**ASSIGNMENT**: In the passage on electron–ion scattering in strong laser fields, rewrite the paragraph that begins "Electron–ion scattering in strong laser fields is of fundamental importance" as a bulleted list that keeps its main facts.
PASSAGE FOR REVIEW below:
Position–momentum correlations in electron–ion scattering in strong laser fields

Electron–ion scattering in strong laser fields is of fundamental importance in the process of strong field ionization of atoms [1, 2]. The rescattering of the electron after ionization gives rise to scattering rings in the angular distribution [3] and to a plateau region in the energy distribution [4] in high-order above-threshold ionization (ATI). Laser-driven electron–ion scattering also plays an important role for inverse bremsstrahlung absorption of laser light in plasmas [5–8]. Numerical solutions to the time-dependent Schrödinger equation (TDSE) provide detailed information on the spatial probability distribution as well as the energy and momentum distributions of the scattered electrons [9]. However, while the energy distribution shows regular ATI peaks separated by one-photon energy, the spatial distributions apparently miss a simple physical interpretation. It is only in some cases that spatial wavepackets have been successfully identified with classical electron orbits [10].
End of PASSAGE FOR REVIEW.
SUPPLIED DATA below:
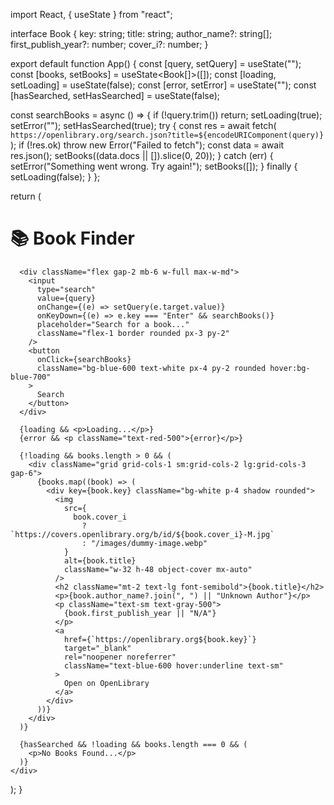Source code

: import React, { useState } from "react";

interface Book {
  key: string;
  title: string;
  author_name?: string[];
  first_publish_year?: number;
  cover_i?: number;
}

export default function App() {
  const [query, setQuery] = useState("");
  const [books, setBooks] = useState<Book[]>([]);
  const [loading, setLoading] = useState(false);
  const [error, setError] = useState("");
  const [hasSearched, setHasSearched] = useState(false);

  const searchBooks = async () => {
    if (!query.trim()) return;
    setLoading(true);
    setError("");
    setHasSearched(true);
    try {
      const res = await fetch(
        `https://openlibrary.org/search.json?title=${encodeURIComponent(query)}`
      );
      if (!res.ok) throw new Error("Failed to fetch");
      const data = await res.json();
      setBooks((data.docs || []).slice(0, 20));
    } catch (err) {
      setError("Something went wrong. Try again!");
      setBooks([]);
    } finally {
      setLoading(false);
    }
  };

  return (
    <div className="min-h-screen bg-gray-100 p-6 flex flex-col items-center">
      <h1 className="text-3xl font-bold mb-6">📚 Book Finder</h1>

      <div className="flex gap-2 mb-6 w-full max-w-md">
        <input
          type="search"
          value={query}
          onChange={(e) => setQuery(e.target.value)}
          onKeyDown={(e) => e.key === "Enter" && searchBooks()}
          placeholder="Search for a book..."
          className="flex-1 border rounded px-3 py-2"
        />
        <button
          onClick={searchBooks}
          className="bg-blue-600 text-white px-4 py-2 rounded hover:bg-blue-700"
        >
          Search
        </button>
      </div>

      {loading && <p>Loading...</p>}
      {error && <p className="text-red-500">{error}</p>}

      {!loading && books.length > 0 && (
        <div className="grid grid-cols-1 sm:grid-cols-2 lg:grid-cols-3 gap-6">
          {books.map((book) => (
            <div key={book.key} className="bg-white p-4 shadow rounded">
              <img
                src={
                  book.cover_i
                    ? `https://covers.openlibrary.org/b/id/${book.cover_i}-M.jpg`
                    : "/images/dummy-image.webp"
                }
                alt={book.title}
                className="w-32 h-48 object-cover mx-auto"
              />
              <h2 className="mt-2 text-lg font-semibold">{book.title}</h2>
              <p>{book.author_name?.join(", ") || "Unknown Author"}</p>
              <p className="text-sm text-gray-500">
                {book.first_publish_year || "N/A"}
              </p>
              <a
                href={`https://openlibrary.org${book.key}`}
                target="_blank"
                rel="noopener noreferrer"
                className="text-blue-600 hover:underline text-sm"
              >
                Open on OpenLibrary
              </a>
            </div>
          ))}
        </div>
      )}

      {hasSearched && !loading && books.length === 0 && (
        <p>No Books Found...</p>
      )}
    </div>
  );
}
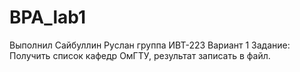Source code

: # BPA_lab1
Выполнил Сайбуллин Руслан группа ИВТ-223
Вариант 1
Задание: Получить список кафедр ОмГТУ, результат записать в файл.
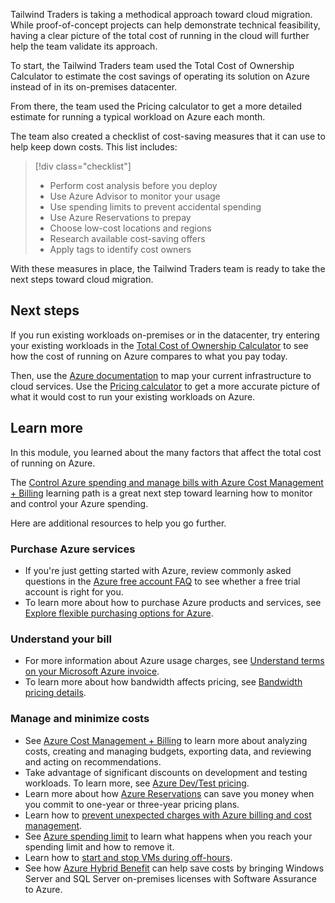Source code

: Tailwind Traders is taking a methodical approach toward cloud migration. While proof-of-concept projects can help demonstrate technical feasibility, having a clear picture of the total cost of running in the cloud will further help the team validate its approach.

To start, the Tailwind Traders team used the Total Cost of Ownership Calculator to estimate the cost savings of operating its solution on Azure instead of in its on-premises datacenter.

From there, the team used the Pricing calculator to get a more detailed estimate for running a typical workload on Azure each month.

The team also created a checklist of cost-saving measures that it can use to help keep down costs. This list includes:

> [!div class="checklist"]
> * Perform cost analysis before you deploy
> * Use Azure Advisor to monitor your usage
> * Use spending limits to prevent accidental spending
> * Use Azure Reservations to prepay
> * Choose low-cost locations and regions
> * Research available cost-saving offers
> * Apply tags to identify cost owners

With these measures in place, the Tailwind Traders team is ready to take the next steps toward cloud migration.

## Next steps

If you run existing workloads on-premises or in the datacenter, try entering your existing workloads in the [Total Cost of Ownership Calculator](https://azure.microsoft.com/pricing/tco?azure-portal=true) to see how the cost of running on Azure compares to what you pay today.

Then, use the [Azure documentation](/azure/) to map your current infrastructure to cloud services. Use the [Pricing calculator](https://azure.microsoft.com/pricing/calculator/?azure-portal=true) to get a more accurate picture of what it would cost to run your existing workloads on Azure.

## Learn more

In this module, you learned about the many factors that affect the total cost of running on Azure.

The [Control Azure spending and manage bills with Azure Cost Management + Billing](../../../paths/control-spending-manage-bills/index.yml?azure-portal=true) learning path is a great next step toward learning how to monitor and control your Azure spending.

Here are additional resources to help you go further.

### Purchase Azure services

* If you're just getting started with Azure, review commonly asked questions in the [Azure free account FAQ](https://azure.microsoft.com/free/free-account-faq/?azure-portal=true) to see whether a free trial account is right for you.
* To learn more about how to purchase Azure products and services, see [Explore flexible purchasing options for Azure](https://azure.microsoft.com/pricing/purchase-options?azure-portal=true).

### Understand your bill

* For more information about Azure usage charges, see [Understand terms on your Microsoft Azure invoice](/azure/billing/billing-understand-your-invoice?azure-portal=true).
* To learn more about how bandwidth affects pricing, see [Bandwidth pricing details](https://azure.microsoft.com/pricing/details/bandwidth?azure-portal=true).

### Manage and minimize costs

* See [Azure Cost Management + Billing](https://azure.microsoft.com/services/cost-management?azure-portal=true) to learn more about analyzing costs, creating and managing budgets, exporting data, and reviewing and acting on recommendations.
* Take advantage of significant discounts on development and testing workloads. To learn more, see [Azure Dev/Test pricing](https://azure.microsoft.com/pricing/dev-test/?azure-portal=true).
* Learn more about how [Azure Reservations](/azure/billing/billing-save-compute-costs-reservations?azure-portal=true) can save you money when you commit to one-year or three-year pricing plans.
* Learn how to [prevent unexpected charges with Azure billing and cost management](/azure/cost-management-billing/manage/getting-started?azure-portal=true).
* See [Azure spending limit](/azure/billing/billing-spending-limit?azure-portal=true) to learn what happens when you reach your spending limit and how to remove it.
* Learn how to [start and stop VMs during off-hours](/azure/automation/automation-solution-vm-management?azure-portal=true).
* See how [Azure Hybrid Benefit](https://azure.microsoft.com/pricing/hybrid-benefit/?azure-portal=true) can help save costs by bringing Windows Server and SQL Server on-premises licenses with Software Assurance to Azure.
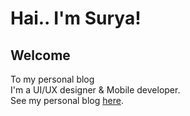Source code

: # Hai.. I'm Surya! <br>
## Welcome
To my personal blog <br>
I'm a UI/UX designer & Mobile developer. <br>
See my personal blog <a href="https://suryaishnavi.github.io/portfolio/" target="_blank">here</a>.
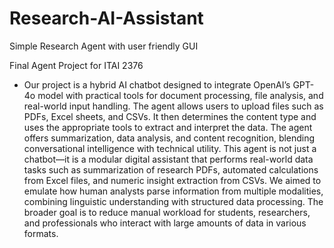 # Research-AI-Assistant
Simple Research Agent with user friendly GUI


Final Agent Project for ITAI 2376

- Our project is a hybrid AI chatbot designed to integrate OpenAI’s GPT-4o model with practical tools for document processing, file analysis, and real-world input handling. The agent allows users to upload files such as PDFs, Excel sheets, and CSVs. It then determines the content type and uses the appropriate tools to extract and interpret the data. The agent offers summarization, data analysis, and content recognition, blending conversational intelligence with technical utility.
This agent is not just a chatbot—it is a modular digital assistant that performs real-world data tasks such as summarization of research PDFs, automated calculations from Excel files, and numeric insight extraction from CSVs. We aimed to emulate how human analysts parse information from multiple modalities, combining linguistic understanding with structured data processing. The broader goal is to reduce manual workload for students, researchers, and professionals who interact with large amounts of data in various formats.
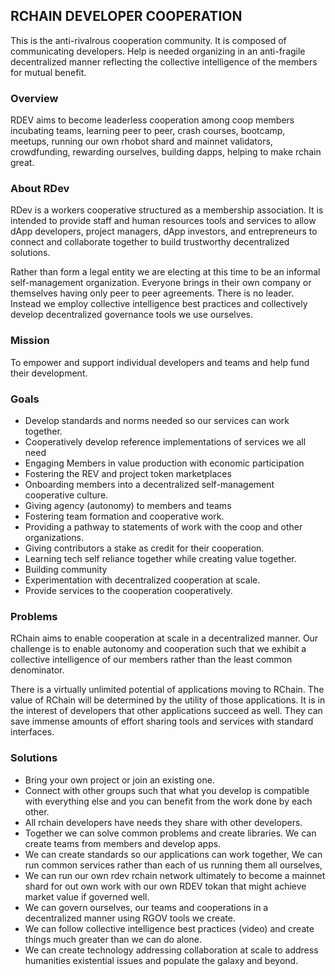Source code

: ## RCHAIN DEVELOPER COOPERATION 

This is the anti-rivalrous cooperation community. It is composed of communicating developers. Help is needed  organizing in an anti-fragile decentralized manner reflecting the collective intelligence of the members for mutual benefit.


### Overview
RDEV aims to become leaderless cooperation among coop members incubating teams, learning peer to peer, crash courses, bootcamp, meetups, running our own rhobot shard and mainnet validators, crowdfunding, rewarding ourselves, building dapps, helping to make rchain great.


### About RDev
RDev is a workers cooperative structured as a membership association.  It is intended to provide staff and human resources tools and services to allow dApp developers, project managers, dApp investors, and entrepreneurs to connect and collaborate together to build trustworthy decentralized solutions.

Rather than form a legal entity we are electing at this time to be an informal self-management organization. Everyone brings in their own company or themselves having only peer to peer agreements. There is no leader. Instead we employ collective intelligence best practices and collectively develop decentralized governance tools we use ourselves.


### Mission
To empower and support individual developers and teams and help fund their development.


### Goals
- Develop standards and norms needed so our services can work together.
- Cooperatively develop reference implementations of services we all need
- Engaging Members in value production with economic participation
- Fostering the REV and project token marketplaces
- Onboarding members into a decentralized self-management cooperative culture.
- Giving agency (autonomy) to members and teams
- Fostering team formation and cooperative work.
- Providing a pathway to statements of work with the coop and other organizations.
- Giving contributors a stake as credit for their cooperation.
- Learning tech self reliance together while creating value together.
- Building community
- Experimentation with decentralized cooperation at scale.
- Provide services to the cooperation cooperatively.


### Problems 
RChain aims to enable cooperation at scale in a decentralized manner. Our challenge is to enable autonomy and cooperation such that we exhibit a collective intelligence of our members rather than the least common denominator.

There is a virtually unlimited potential of applications moving to RChain. The value of RChain will be determined by the utility of those applications. It is in the interest of developers that other applications succeed as well. They can save immense amounts of effort sharing tools and services with standard interfaces.


### Solutions
- Bring your own project or join an existing one. 
- Connect with other groups such that what you develop is compatible with everything else and you can benefit from the work done by each other. 
- All rchain developers have needs they share with other developers. 
- Together we can solve common problems and create libraries. We can create teams from members and develop apps. 
- We can create standards so our applications can work together, We can run common services rather than each of us running them all ourselves, 
- We can run our own rdev rchain network ultimately to become a mainnet shard for out own work with our own RDEV tokan that might achieve market value if governed well. 
- We can govern ourselves, our teams and cooperations in a decentralized manner using RGOV tools we create.
- We can follow collective intelligence best practices (video) and create things much greater than we can do alone. 
- We can create technology addressing collaboration at scale to address humanities existential issues and populate the galaxy and beyond.

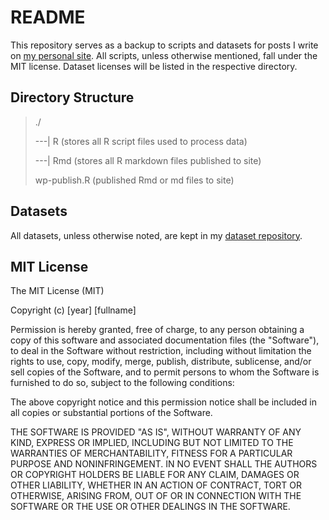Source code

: # README

This repository serves as a backup to scripts and datasets for posts I write on [my personal site](http://www.timtrice.co). All scripts, unless otherwise mentioned, fall under the MIT license. Dataset licenses will be listed in the respective directory.

## Directory Structure

> 
 > ./
 >
 > ---| R (stores all R script files used to process data)
 >
 > ---| Rmd (stores all R markdown files published to site)
 >
 > wp-publish.R (published Rmd or md files to site)

## Datasets

All datasets, unless otherwise noted, are kept in my [dataset repository](https://github.com/timtrice/datasets). 

## MIT License

The MIT License (MIT)

Copyright (c) [year] [fullname]

Permission is hereby granted, free of charge, to any person obtaining a copy of this software and associated documentation files (the "Software"), to deal in the Software without restriction, including without limitation the rights to use, copy, modify, merge, publish, distribute, sublicense, and/or sell copies of the Software, and to permit persons to whom the Software is furnished to do so, subject to the following conditions:

The above copyright notice and this permission notice shall be included in all copies or substantial portions of the Software.

THE SOFTWARE IS PROVIDED "AS IS", WITHOUT WARRANTY OF ANY KIND, EXPRESS OR IMPLIED, INCLUDING BUT NOT LIMITED TO THE WARRANTIES OF MERCHANTABILITY, FITNESS FOR A PARTICULAR PURPOSE AND NONINFRINGEMENT. IN NO EVENT SHALL THE AUTHORS OR COPYRIGHT HOLDERS BE LIABLE FOR ANY CLAIM, DAMAGES OR OTHER LIABILITY, WHETHER IN AN ACTION OF CONTRACT, TORT OR OTHERWISE, ARISING FROM, OUT OF OR IN CONNECTION WITH THE SOFTWARE OR THE USE OR OTHER DEALINGS IN THE SOFTWARE.
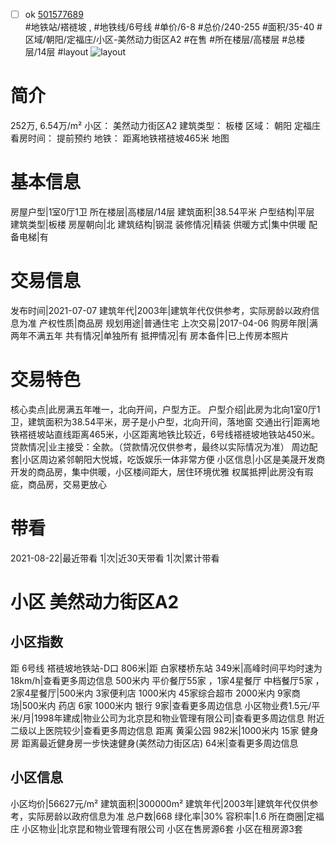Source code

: - [ ] ok [501577689](https://bj.5i5j.com/ershoufang/501577689.html)  
 #地铁站/褡裢坡 ,  #地铁线/6号线
#单价/6-8 #总价/240-255 #面积/35-40   #区域/朝阳/定福庄/小区-美然动力街区A2 #在售 #所在楼层/高楼层 #总楼层/14层 #layout 
![layout](http://image2a.5i5j.com/bdir/layout/92159a4551434f968da1db9969028cb3.jpg_P5.jpg) 
# 简介 
 252万,  6.54万/m² 
小区： 美然动力街区A2
建筑类型： 板楼
区域： 朝阳 定福庄
看房时间： 提前预约
地铁： 距离地铁褡裢坡465米 地图
# 基本信息 
 房屋户型|1室0厅1卫
所在楼层|高楼层/14层
建筑面积|38.54平米
户型结构|平层
建筑类型|板楼
房屋朝向|北
建筑结构|钢混
装修情况|精装
供暖方式|集中供暖
配备电梯|有
# 交易信息 
 发布时间|2021-07-07
建筑年代|2003年|建筑年代仅供参考，实际房龄以政府信息为准
产权性质|商品房
规划用途|普通住宅
上次交易|2017-04-06
购房年限|满两年不满五年
共有情况|单独所有
抵押情况|有
房本备件|已上传房本照片
# 交易特色 
 核心卖点|此房满五年唯一，北向开间，户型方正。
户型介绍|此房为北向1室0厅1卫，建筑面积为38.54平米，房子是小户型，北向开间，落地窗
交通出行|距离地铁褡裢坡站直线距离465米，小区距离地铁比较近，6号线褡裢坡地铁站450米。
贷款情况|业主接受：全款。（贷款情况仅供参考，最终以实际情况为准）
周边配套|小区周边紧邻朝阳大悦城，吃饭娱乐一体非常方便
小区信息|小区是美晟开发商开发的商品房，集中供暖，小区楼间距大，居住环境优雅
权属抵押|此房没有瑕疵，商品房，交易更放心
# 带看 
 2021-08-22|最近带看	 1|次|近30天带看	 1|次|累计带看
# 小区 美然动力街区A2
## 小区指数 
 距 6号线 褡裢坡地铁站-D口 806米|距 白家楼桥东站 349米|高峰时间平均时速为18km/h|查看更多周边信息
500米内 平价餐厅55家 ，1家4星餐厅
中档餐厅5家 ，2家4星餐厅|500米内 3家便利店
1000米内 45家综合超市
2000米内 9家商场|500米内 药店 6家
1000米内 银行 9家|查看更多周边信息
小区物业费1.5元/平米/月|1998年建成|物业公司为北京昆和物业管理有限公司|查看更多周边信息
附近二级以上医院较少|查看更多周边信息
距离 黄渠公园 982米|1000米内 15家 健身房
距离最近健身房一步快速健身(美然动力街区店) 64米|查看更多周边信息
## 小区信息 
 小区均价|56627元/m²
建筑面积|300000m²
建筑年代|2003年|建筑年代仅供参考，实际房龄以政府信息为准
总户数|668
绿化率|30%
容积率|1.6
所在商圈|定福庄
小区物业|北京昆和物业管理有限公司
小区在售房源6套
小区在租房源3套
End of SUPPLIED DATA.
**RESPONSE TO THIS EXERCISE**:
- Electron–ion scattering in strong laser fields is fundamental to the strong field ionization of atoms.
- In high-order above-threshold ionization (ATI), electron rescattering after ionization produces scattering rings in the angular distribution and a plateau region in the energy distribution.
- Laser-driven electron–ion scattering is also important for inverse bremsstrahlung absorption of laser light in plasmas.
- Numerical solutions to the time-dependent Schrödinger equation (TDSE) give detailed spatial, energy and momentum distributions of the scattered electrons.
- The energy distribution shows regular ATI peaks spaced one photon energy apart, but the spatial distributions appear to lack a simple physical interpretation.
- Spatial wavepackets have been matched to classical electron orbits only in some cases.